At the storytelling festival, I was enjoying a wonderful story by Donald Davis, when Ariah leaned toward me and said, “Daddy, I have to go potty.” Alas, when a two-year-old make such a statement, immediate action must be taken or dire consequences can follow. So we walked to a restroom facility. One side was for women, the other side was for men. I tried to take her to the men’s room, but she protested with, “I’m not a boy,” trying to lead me into the women’s room.
“Yes,” I said, “but I’m not a girl, and you’re going to need my help.” I directed her back to the men’s room.
“No!” she insisted. “I’m a girl!”
“Let’s be reasonable,” I said. “I’m big, and you’re little. No one will care if I take you into the men’s room, but people will care a great deal if I follow you into the women’s room.
Nevertheless, she laid her foot down, absolutely refusing to enter the men’s room.
“All right,” I said. “You go into the women’s room, but you’re going to have to do it all by yourself.”
She did, entering a stall as soon as a woman came out. The woman kindly lingered to make sure that Ariah was all right. Finally the woman came to me and said, “I think she needs help. If you want to enter, I’ll make sure that no one else enters.”
Grateful for this, I joined my daughter, who had the runs and wasn’t going anywhere any time soon. “Daddy,” she said, “you need to sing.”
“I’m not going to sing,” I said.
“You need to sing,” she insisted.
I looked outside and saw that a line of women was beginning to form, held back by our kind mediator. I turned back to Ariah. “You need to hurry. People are waiting.”

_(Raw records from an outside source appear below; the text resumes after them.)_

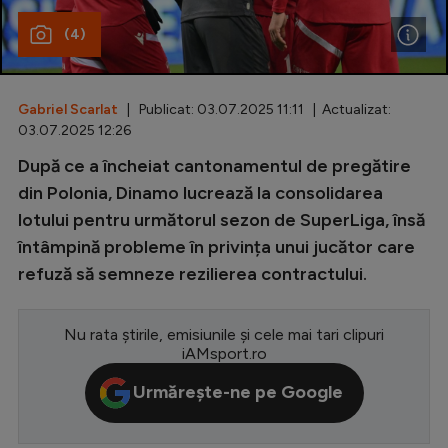
(4)
Special
Diverse
Inedit
Gabriel Scarlat
| Publicat: 03.07.2025 11:11 | Actualizat:
03.07.2025 12:26
Clasamente
După ce a încheiat cantonamentul de pregătire
din Polonia, Dinamo lucrează la consolidarea
lotului pentru următorul sezon de SuperLiga, însă
întâmpină probleme în privința unui jucător care
Champions League
refuză să semneze rezilierea contractului.
Europa League
Conference League
Nu rata știrile, emisiunile și cele mai tari clipuri
iAMsport.ro
CM 2026
Urmărește-ne pe Google
Premier League
LaLiga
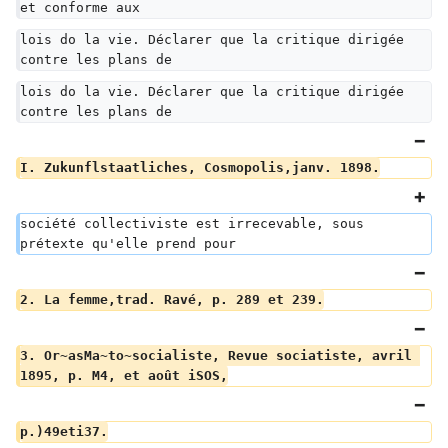
et conforme aux
lois do la vie. Déclarer que la critique dirigée 
contre les plans de
lois do la vie. Déclarer que la critique dirigée 
contre les plans de
I. Zukunflstaatliches, Cosmopolis,janv. 1898.
société collectiviste est irrecevable, sous 
prétexte qu'elle prend pour
2. La femme,trad. Ravé, p. 289 et 239.
3. Or~asMa~to~socialiste, Revue sociatiste, avril 
1895, p. M4, et août iSOS,
p.)49eti37.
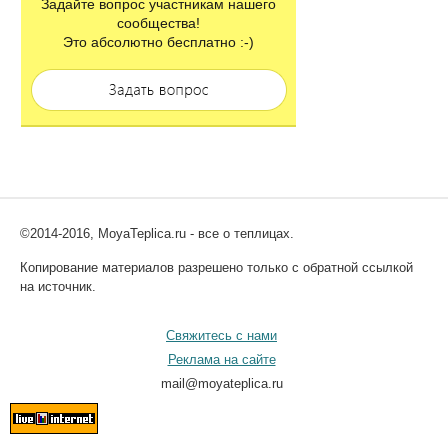
Задайте вопрос участникам нашего
сообщества!
Это абсолютно бесплатно :-)
©2014-2016, MoyaTeplica.ru - все о теплицах.
Копирование материалов разрешено только с обратной ссылкой
на источник.
Свяжитесь с нами
Реклама на сайте
mail@moyateplica.ru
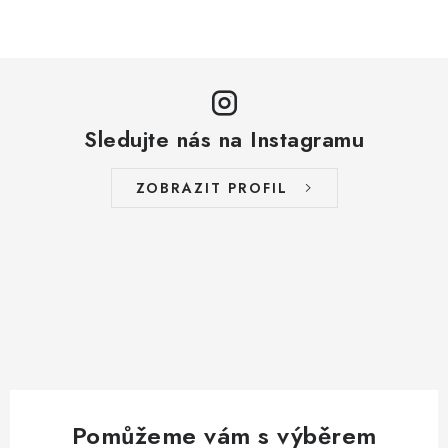
Sledujte nás na Instagramu
ZOBRAZIT PROFIL
Pomůžeme vám s výběrem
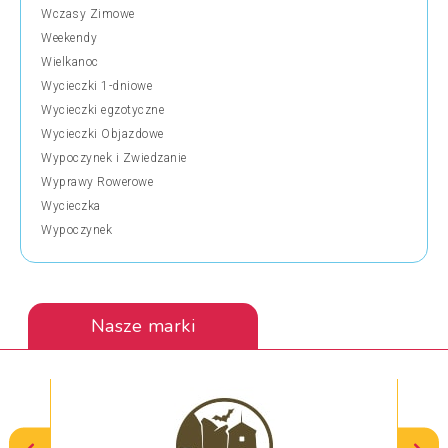
Wczasy Zimowe
Weekendy
Wielkanoc
Wycieczki 1-dniowe
Wycieczki egzotyczne
Wycieczki Objazdowe
Wypoczynek i Zwiedzanie
Wyprawy Rowerowe
Wycieczka
Wypoczynek
Nasze marki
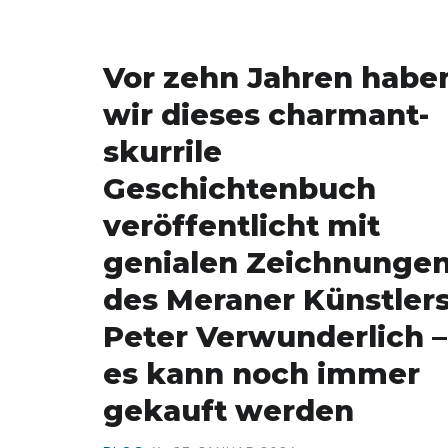
Vor zehn Jahren habe
wir dieses charmant-
skurrile
Geschichtenbuch
veröffentlicht mit
genialen Zeichnunge
des Meraner Künstler
Peter Verwunderlich –
es kann noch immer
gekauft werden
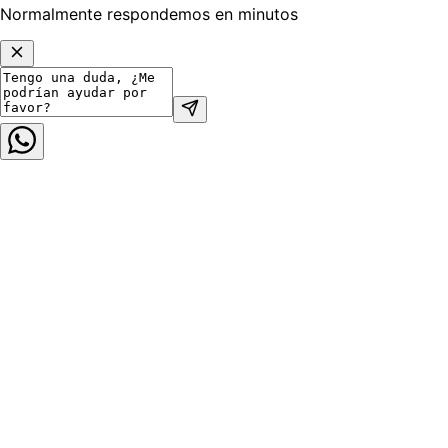
Normalmente respondemos en minutos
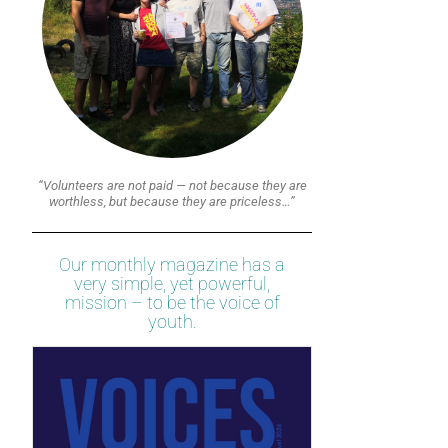
“Volunteers are not paid — not because they are
worthless, but because they are priceless…”
Our monthly magazine has a
very simple, yet powerful,
mission – to be the voice of
youth.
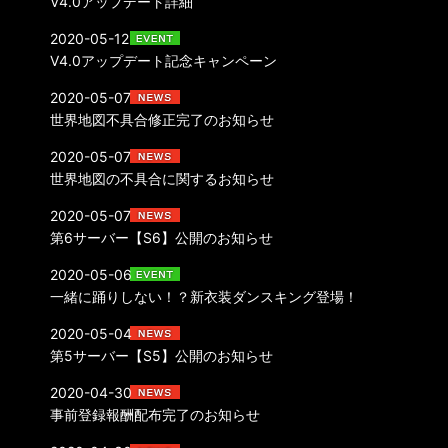
V4.0アップデート詳細
2020-05-12
V4.0アップデート記念キャンペーン
2020-05-07
世界地図不具合修正完了のお知らせ
2020-05-07
世界地図の不具合に関するお知らせ
2020-05-07
第6サーバー【S6】公開のお知らせ
2020-05-06
一緒に踊りしない！？新衣装ダンスキング登場！
2020-05-04
第5サーバー【S5】公開のお知らせ
2020-04-30
事前登録報酬配布完了のお知らせ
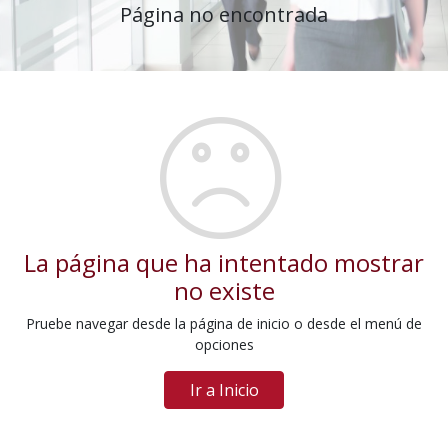
Página no encontrada
La página que ha intentado mostrar
no existe
Pruebe navegar desde la página de inicio o desde el menú de
opciones
Ir a Inicio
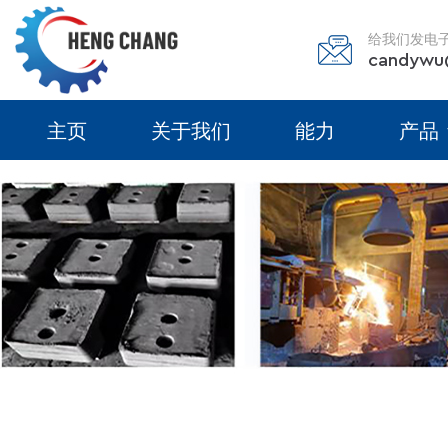
给我们发电
candywu
主页
关于我们
能力
产品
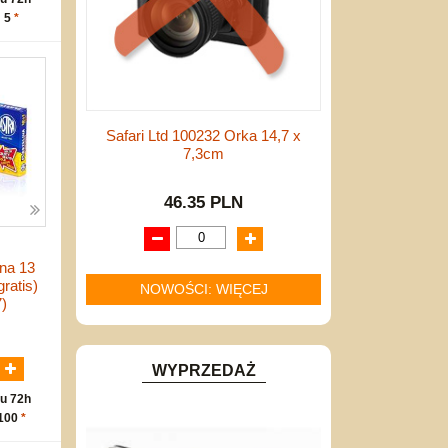
: 5
*
Safari Ltd 100232 Orka 14,7 x
7,3cm
46.35 PLN
na 13
ratis)
NOWOŚCI: WIĘCEJ
)
N
WYPRZEDAŻ
u 72h
 100
*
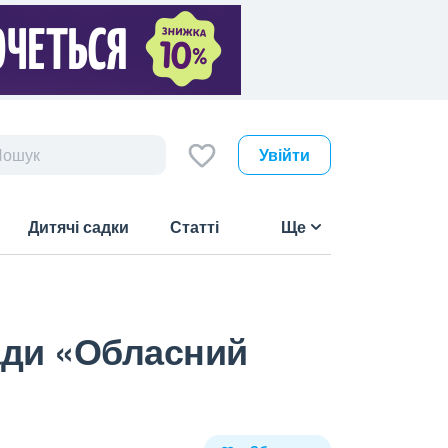
Увійти
Дитячі садки
Статті
Ще
ади «Обласний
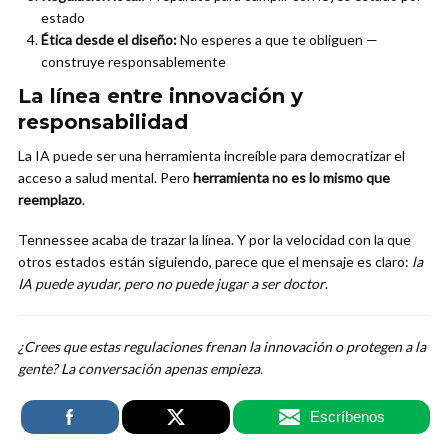
estado
Ética desde el diseño:
No esperes a que te obliguen —
construye responsablemente
La línea entre innovación y
responsabilidad
La IA puede ser una herramienta increíble para democratizar el
acceso a salud mental. Pero
herramienta no es lo mismo que
reemplazo
.
Tennessee acaba de trazar la línea. Y por la velocidad con la que
otros estados están siguiendo, parece que el mensaje es claro:
la
IA puede ayudar, pero no puede jugar a ser doctor
.
¿Crees que estas regulaciones frenan la innovación o protegen a la
gente? La conversación apenas empieza.
Escríbenos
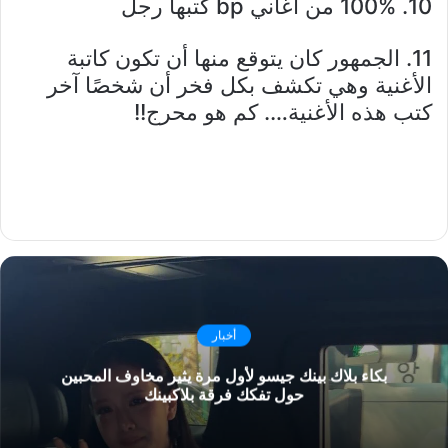
10. 100% من أغاني bp كتبها رجل
11. الجمهور كان يتوقع منها أن تكون كاتبة
الأغنية وهي تكشف بكل فخر أن شخصًا آخر
كتب هذه الأغنية…. كم هو محرج!!
أخبار
بكاء بلاك بينك جيسو لأول مرة يثير مخاوف المحبين
حول تفكك فرقة بلاكبينك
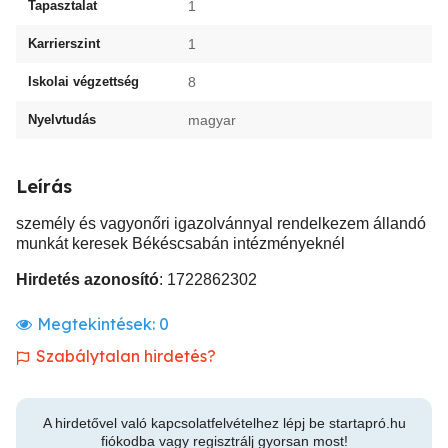
Tapasztalat
1
Karrierszint
1
Iskolai végzettség
8
Nyelvtudás
magyar
Leírás
személy és vagyonőri igazolvánnyal rendelkezem állandó
munkát keresek Békéscsabán intézményeknél
Hirdetés azonosító
: 1722862302
Megtekintések:
0
Szabálytalan hirdetés?
A hirdetővel való kapcsolatfelvételhez lépj be startapró.hu
fiókodba vagy regisztrálj gyorsan most!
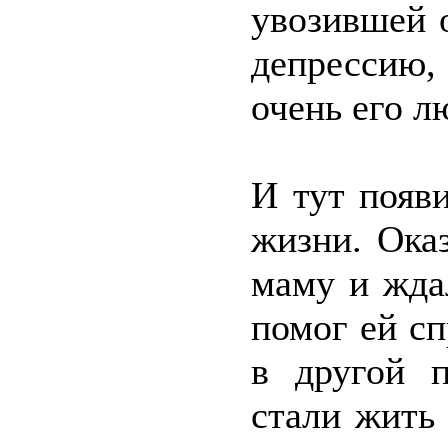
увозившей 
депрессию,
очень его л
И тут появ
жизни. Ока
маму и жда
помог ей сп
в другой п
стали жить 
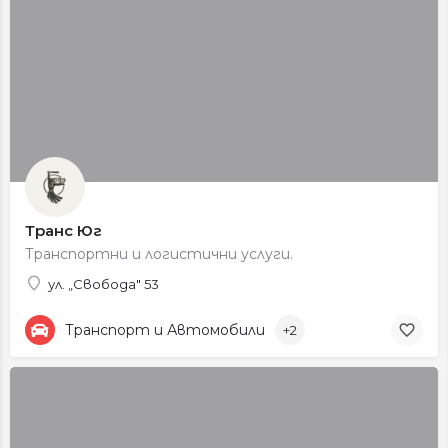
Транс Юг
Транспортни и логистични услуги.
ул. „Свобода" 53
Транспорт и Автомобили
+2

Seeing that I wasn’t going to sing, she began to sing her favorite song by herself. “I am a child of God, and he has sent me here, has given me an earthly home, with parents kind and dear …”
It was very sweet, but the place and time were wrong. “Are you done yet?” I asked, seeing the line grow longer. The answer was no. “Are you done yet?” I asked again and again. The answer was always no until the line had grown quite long. Finally Ariah was done singing and done with her business. When, at last, we had washed her hands and exited the building, the line of women applauded us on our way out.